The title in white over black mirrors the paradox that's the story's subtext: it's reality that is nightmarish, not the dream world (the nightmare of a racist can only be a good thing: a white nightmare). In Métal Hurlant # 4 (October, 1975) Moebius said (my translation): "there's no reason why a story has to be like a house, with a door to go in, windows to look at the trees outside and a chimney to let smoke out... We can imagine a story like an elephant, like a wheat field or the flame of a match." "Cauchemar blanc" has the form of a möbius strip.
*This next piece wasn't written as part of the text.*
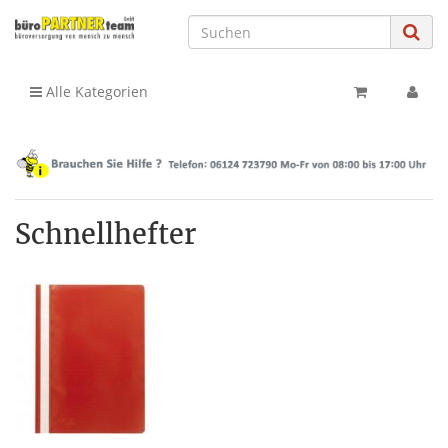
Alle Kategorien
Schnellhefter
Finally: I have some reservations about the reading order of the inserts in number four: how come we see Barjout with a gun in his hand before seeing him picking it up from the glove compartment?
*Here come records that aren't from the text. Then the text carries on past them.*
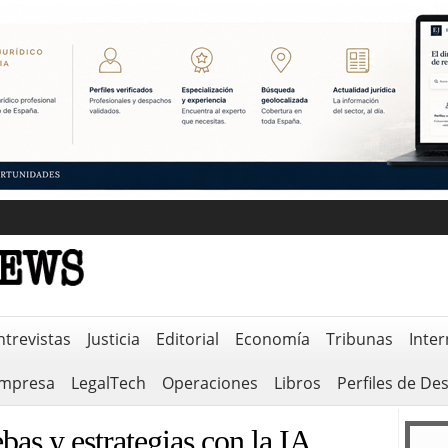
ntrevistas
Justicia
Editorial
Economía
Tribunas
Inter
empresa
LegalTech
Operaciones
Libros
Perfiles de De
bas y estrategias con la IA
All images as published in Moebius, Oeuvres completes tome 1, Le Bandard fou, John Watercolor, Cauchemar blanc (Les Humanoïdes Associés, June, 1980).

"Cauchemar blanc," with its contemporary setting and "fait divers" content, is an anomaly in this sci-fi author's oeuvre (a mix of the EC tradition and the underground, according to Bruno Lecigne and Jean-Pierre Tamine: Fac-simile, 1983, Futuropolis: 59). Nonetheless it was highly influential during the seventies in France. It inspired Jacques Tardi, for instance. For that alone it deserves a place in comics history.